Enhancing the performance of hybrid nanocrystalline metal oxides / polymer solar cells using dye as interface modifier

Abstract

Hybrid Polymer / Metal oxide nanocomposite is a good and simple model system to study the effects of interfacial properties and film morphology on the performance of bulk heterojunction solar cells1-3 . Considerable interest has been paid on these hybrid solar cells for more than two decades because of the expertise knowledge generated with this system which has proved4 to be valuable in improving the performance of other organic based solar cells5,6 such as dye sensitized and perovskite solar cells6 . This talk reviews a range of dyes, including a novel thiophene derivative dye with a cyanoacrylic acid group ((E)-2-cyano-3-(3′,3′′,3′′′-trihexyl-[2,2′:5′,2′′:5′′,2′′′-quaterthiophene]-5-yl) acrylicacid)(4T) and Ru dyes, that have been applied to improve the performance of hybrid metal oxide / polymer solar cells.

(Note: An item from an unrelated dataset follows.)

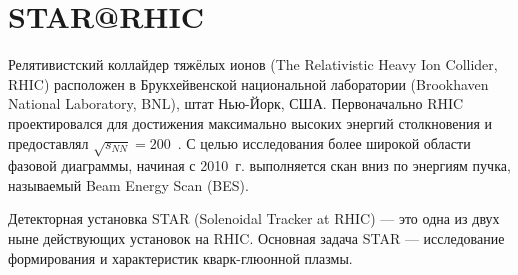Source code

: 
\section{STAR@RHIC}


Релятивистский коллайдер тяжёлых ионов (The Relativistic Heavy Ion Collider, RHIC) расположен в Брукхейвенской национальной лаборатории (Brookhaven National Laboratory, BNL), штат Нью-Йорк, США. Первоначально RHIC проектировался для достижения максимально высоких энергий столкновения и предоставлял $\sqrt{s_{NN}}=200$~\GeVperNucl. С целью исследования более широкой области фазовой диаграммы, начиная с 2010~г. выполняется скан вниз по энергиям пучка, называемый Beam Energy Scan (BES).

Детекторная установка STAR (Solenoidal Tracker at RHIC) --- это одна из двух ныне действующих установок на RHIC. Основная задача STAR --- исследование формирования и характеристик кварк-глюонной плазмы.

The insertion of dye at the interface improves the efficiency regardless of the dye used. However, 4T dye significantly improves the efficiency by a factor of three when compared to the corresponding control7 . This improvement is mainly due to increase in short circuit current density (JSC), which is consistent with higher hole-mobility reported in TiO2 / P3HT nanocomposite with 4T dye8 . Optical absorption data further reveals that 4T extends the spectral response of the TiO2 / P3HT nanocomposite which could also enhance the JSC. The reduced dark current upon dye insertion ensures that the carrier recombination is controlled at the interface and this in turn increased the open circuit voltage. Optimized hybrid TiO2 / P3HT device with 4T dye as an interface modifier showed average efficiency over 2 % under simulated irradiation of 100 mWcm-2 (1 sun) with Air Mass 1.5 filter.